Co-founded by Gaston Irigoyen, an Argentinian who came to Dublin to work for Google, it is based in start-up hub Dogpatch in the CHQ building.

Arralis

This Limerick company has just won a contract with the UK's Ministry of Defence to build a minute, state-of-the-art GPS tracking device that can be stitched into soldiers' clothing.

The device will be far more accurate than normal GPS units and can locate an object to within millimetres, anywhere in the world. A prototype is underway.

If successful, should turn into a multimillion order. Its technology works by accessing a vast array of satellites, including those owned by the US and Russia as well as Europe. Most GPS systems can only access one satellite.

Arralis was co-founded in 2013 by product designer Barry Lunn and Mike Gleaves, a former RAF radar engineer. It has offices in Belfast and Limerick. Investors include Enterprise Ireland, Kernel Capital and ACT Venture Capital.

Gaelic Escargot

Polish entrepreneur Eva Milka is building up a snail empire from a farm in Co Carlow. The idea first took hold during a visit to France, where Milka and her partner developed a taste for snails.

They imported some to Ireland and bred them for their own consumption. Numbers swelled, she saw her chance, and rented a site in Carlow while importing 20,000 breeding snails from Poland.

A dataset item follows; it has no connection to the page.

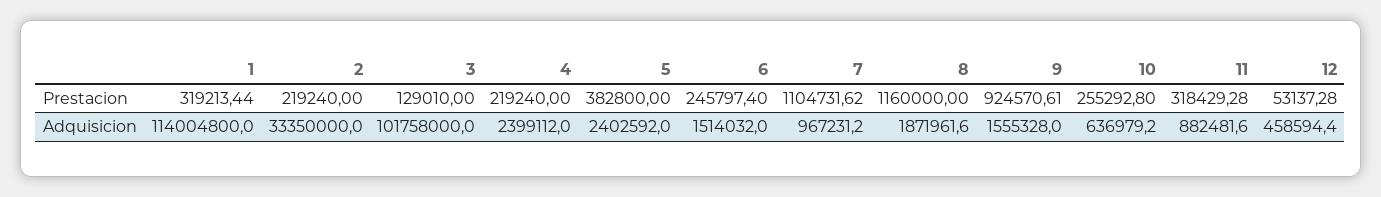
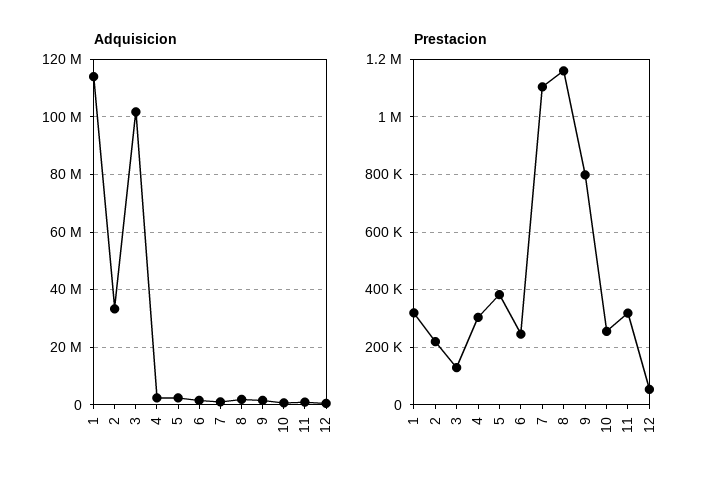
Prestacion, 4: 219240 -> 300000
Prestacion, 9: 924570.61 -> 800000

Milka's had to develop unique breeding approaches adapted to the Irish climate. Her snails are free range and the brand capitalises on Ireland's reputation as a high-quality food exporter. She has her sights set on exports. There is an international shortage - and the industry is worth €115m in France and even more in Italy. She aims to produce 10 tonnes in 2015.

Tenderscout

Dublin-based Tenderscout helps small businesses win government tenders all over Europe, matching opportunities with their experience and expertise.

Founder Tony Corrigan says €200m a year is spent on bidding for government contracts in Ireland alone - and only 20pc of proposals are successful. He set up the business up in 2013 and claims that four out of five businesses who use Tenderscout win the tenders they compete for.

Oxymem

Founded in late 2013, Oxymem's technology addresses the need for more energy efficient wastewater treatment methods.

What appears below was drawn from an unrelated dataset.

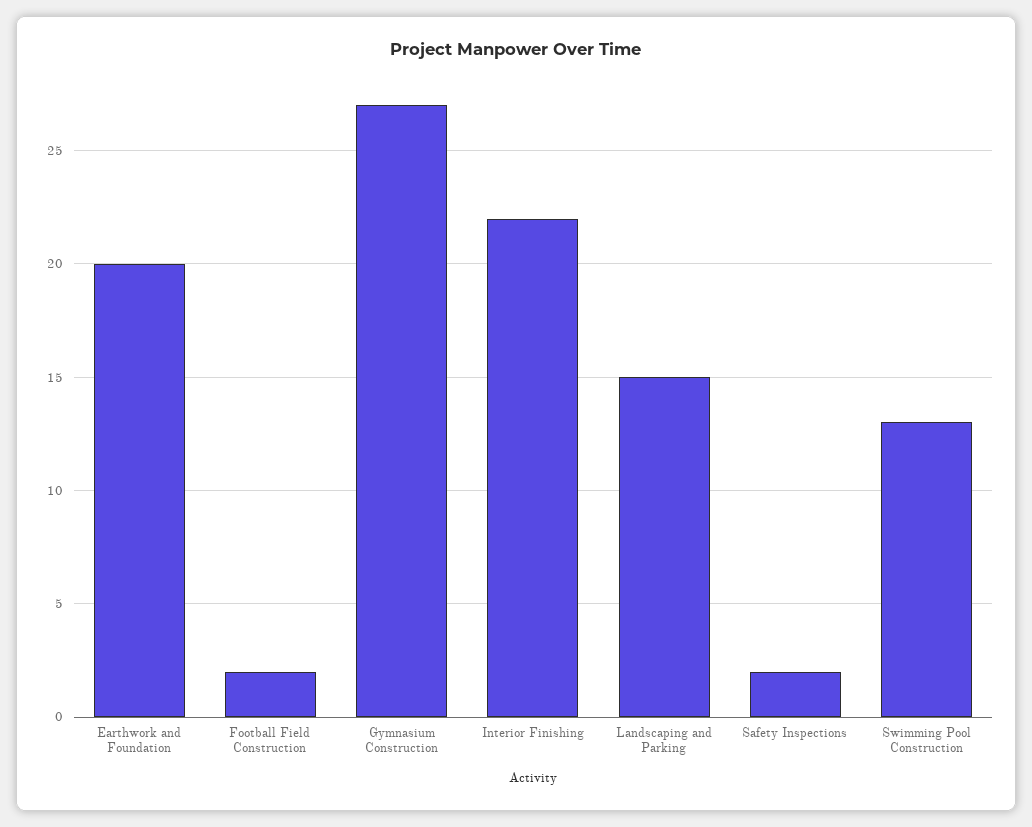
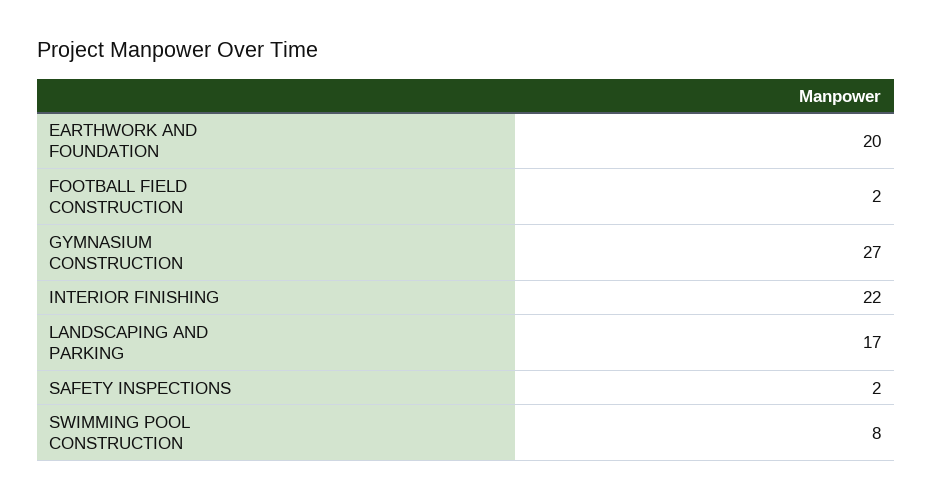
Landscaping and Parking: 15 -> 17
Swimming Pool Construction: 13 -> 8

Wastewater treatment is an extremely energy intensive process, which uses up to 2.5pc of all electrical power produced in a developed country. Athlone-based Oxymem found a way to aerate waste water much more efficiently, cutting costs substantially.

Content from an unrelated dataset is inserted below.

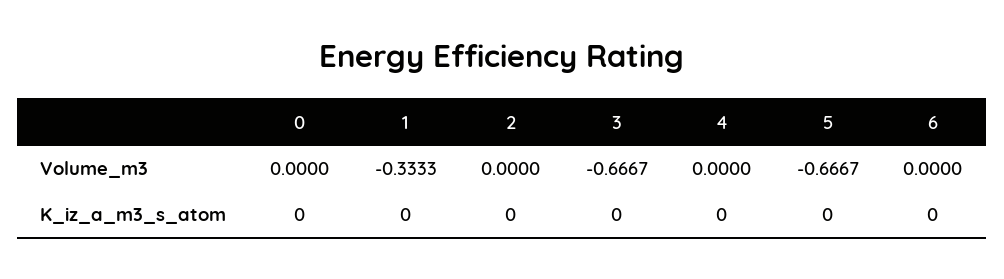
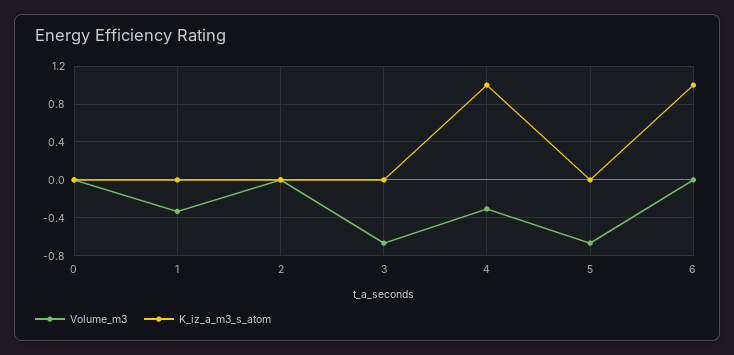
Volume_m3, 4: 0 -> -0.3
K_iz_a_m3_s_atom, 4: 0 -> 1
K_iz_a_m3_s_atom, 6: 0 -> 1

UCD professor Eoin Casey developed the process while the firm is led by Wayne Byrne, the man who restructured waste equipment business Manvik Group.

The company has secured more than €1.85m in funding over the last 18 months and plans to grow its manufacturing capacity eight-fold over 2015. Over 90pc of turnover is expected to come from exports and key markets will be Europe, North and South America, the Middle East and China.

Jobbio

Developed by Irish brothers Stephen and John Quinn, Jobbio is a recruitment platform that allows jobseekers to upload interactive CVs including video clips.

Companies using its services include Unilever, Ryanair and Dropbox. It has also received interest from Australia and South Africa.

They recently announced it was expanding into the US after securing €1m via the AIB Seed Capital Fund, MXC Capital, Enterprise Ireland and private investors.